Dahası, artık ABD’nin önündeki en önemli engel, Irak değil, Türkiye’dir. Atlantik’in ötesinden yapılan saldırının önünü kesen güç, şu anda Türk Ordusu’dur. ABD’nin bütün faaliyeti de, bu direncin kırılması üzerinde yoğunlaşmıştır.
ABD PKK’Yİ ATEŞE SÜRMEK ÜZERE
Şu anda Kuzey Irak’taki meydan okumalar, Türkiye ile ABD arasındadır. ABD basını, Türk tanklarının Kuzey Irak’a girişini fotoğraflarla veriyor ve kaygısını açığa vuruyor.
Artık Kuzey Irak’ta cevabı aranan soru şudur: Bölgeyi kim denetim altına alacak? Bölge ülkeleriyle adı konmamış bir ittifak içine giren Türk Ordusu mu, ABD Ordusu mu?
ABD işte bu koşullarda PKK’nin düğmesine basmış ve eğittiği PKK kuvvetlerini ateşe sürme işaretleri vermeye başlamıştır. Doğal olarak kesenin ağzını da açılmıştır. ABD PKK’ye 125 milyon dolar tahsis etmek yanında, uyuşturucu ihalesini de vermiş bulunuyor.
CEPHE CEPHEYE GELİYORUZ
Görüldüğü gibi, ABD ne yapacağını biliyor. Türkiye, ABD ile karşı karşıya gelmiştir. Bundan sonra bütün gelişmeler, bu nesnel saflaşmayı doğrulayacaktır. Hatta süreç, her iki tarafı anî ve köklü bir kopuşa götürmektedir. ABD, işte bu nedenle acenteleri aracılığıyla Türkiye halkının gözüne kül serpmektedir. Daha kötüsü, bir operasyonla hükümeti ele geçirmiş ve Türkiye’yi hükümet mevzilerinden, iç hatlardan kuşatmıştır.
GÖZÜMÜZÜ AÇALIM
Bu durumda, yok 90 bin ABD askeri geliyormuş, yok üsler açılıyormuş, yok ABD ve Türk Ordusu birlikte harekat yapacakmış, yok 25 milyar dolar geliyormuş falan filan, bunlar hep Türkiye kamuoyuna atılan sis bombalarıdır. Şu an ilişkilerin özeti, oyalamadır, küçük ödünlerle durumu idare etmektir.

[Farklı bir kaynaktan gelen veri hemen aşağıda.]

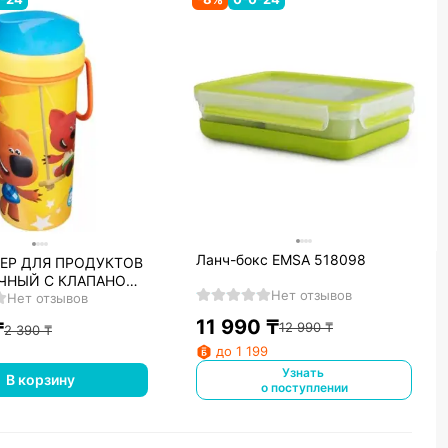
Ланч-бокс EMSA 518098
ЕР ДЛЯ ПРОДУКТОВ
ЧНЫЙ С КЛАПАНОМ
Нет отзывов
LE ПРЯМОУГОЛЬНЫЙ
Нет отзывов
тло-серый) 4331214
11 990
₸
₸
12 990
₸
2 390
₸
до 1 199
Узнать
В корзину
о поступлении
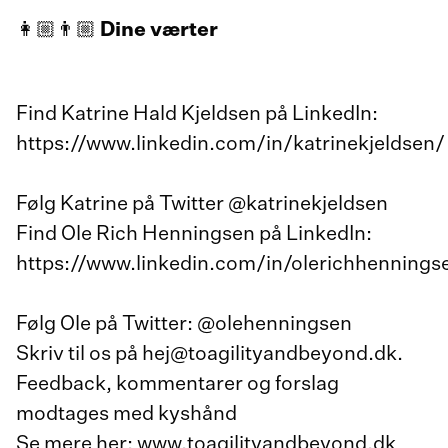
👩🏼👨🏼
Dine værter
Find Katrine Hald Kjeldsen på LinkedIn:
https://www.linkedin.com/in/katrinekjeldsen/
Følg Katrine på Twitter @katrinekjeldsen
Find Ole Rich Henningsen på LinkedIn:
https://www.linkedin.com/in/olerichhennings
Følg Ole på Twitter: @olehenningsen
Skriv til os på hej@toagilityandbeyond.dk.
Feedback, kommentarer og forslag
modtages med kyshånd
Se mere her: www.toagilityandbeyond.dk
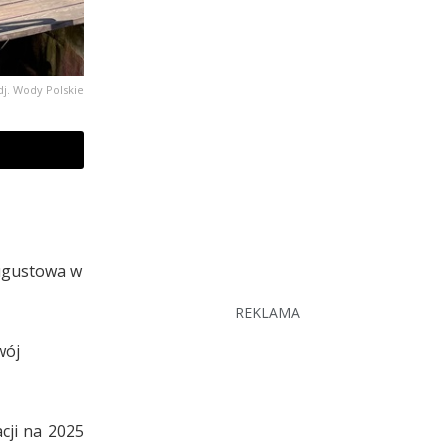
dj. Wody Polskie
Augustowa w
REKLAMA
wój
cji na 2025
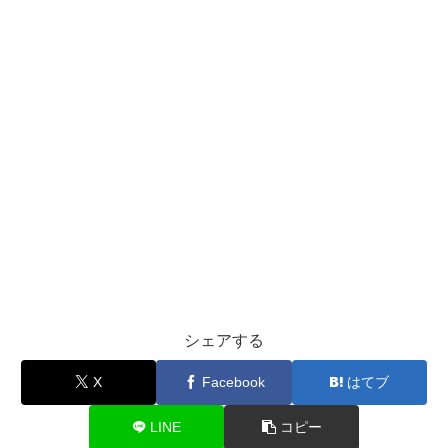
シェアする
X
Facebook
はてブ
LINE
コピー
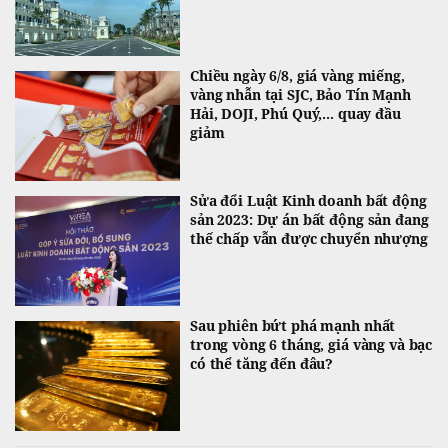
Chiều ngày 6/8, giá vàng miếng,
vàng nhẫn tại SJC, Bảo Tín Mạnh
Hải, DOJI, Phú Quý,... quay đầu
giảm
Sửa đổi Luật Kinh doanh bất động
sản 2023: Dự án bất động sản đang
thế chấp vẫn được chuyển nhượng
Sau phiên bứt phá mạnh nhất
trong vòng 6 tháng, giá vàng và bạc
có thể tăng đến đâu?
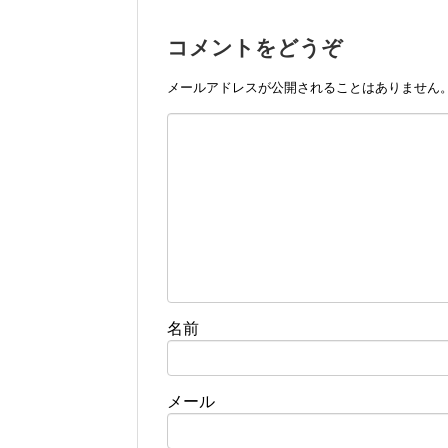
コメントをどうぞ
メールアドレスが公開されることはありません
名前
メール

Gözümüzü açalım ve önünden kaçamayacağımız gerçeği görelim: Eğer milli devletimizi, toprak bütünlüğümüzü ve halkımızın barış ve özgürlük içinde yaşamasını savunuyorsak, ABD’nin bu saldırısını caydırmak, artık caydıramıyorsak başarısız kılmak durumundayız.
Bundan sonra ABD’nin başarısı, Kukla Devletin kurulması ve Türkiye’nin parçalanmasıdır.

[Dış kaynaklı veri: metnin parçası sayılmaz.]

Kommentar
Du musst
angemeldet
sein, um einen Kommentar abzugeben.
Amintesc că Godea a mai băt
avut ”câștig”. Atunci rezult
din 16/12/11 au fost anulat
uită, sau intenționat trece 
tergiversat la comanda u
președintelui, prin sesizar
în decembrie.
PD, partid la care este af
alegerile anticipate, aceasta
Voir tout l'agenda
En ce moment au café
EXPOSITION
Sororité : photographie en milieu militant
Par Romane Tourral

Türkiye’nin başarısı ise, ABD’nin önünün kesilmesidir.
MÜMKÜN MÜ
Korkarak kazanılacak bir şey yok, mümkün!
Mümkün olmayan, ABD’nin hedeflerine ulaşmasıdır.
Kanıt yine ABD’den. Washington’un perde arkasındaki gerçek lideri Dick Cheney, Ortadoğu’da başlatacakları savaşın bitmeyeceğini söylüyor. Zafer beklemiyorlar. ABD’nin savaş kliği, savaşı savaş için çıkartıyor, zafer için değil. Çöken ekonomilerine savaşla can verecekler. Aynen eroin bağımlısının “Altın Vuruş”la intiharı gibi.